--- START ---
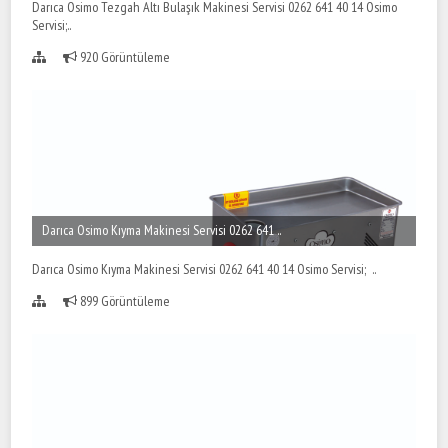
Darıca Osimo Tezgah Altı Bulaşık Makinesi Servisi 0262 641 40 14 Osimo
Servisi;..
920 Görüntüleme
Darıca Osimo Kıyma Makinesi Servisi 0262 641 ..
Darıca Osimo Kıyma Makinesi Servisi 0262 641 40 14 Osimo Servisi; ..
899 Görüntüleme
--- END ---
**Brief**
The output consists solely of the lines from the line that contains "Darıca Osimo Kıyma Makinesi Servisi 0262 641 .." through the final line of the data.

**Your solution**
Darıca Osimo Kıyma Makinesi Servisi 0262 641 ..
Darıca Osimo Kıyma Makinesi Servisi 0262 641 40 14 Osimo Servisi; ..
899 Görüntüleme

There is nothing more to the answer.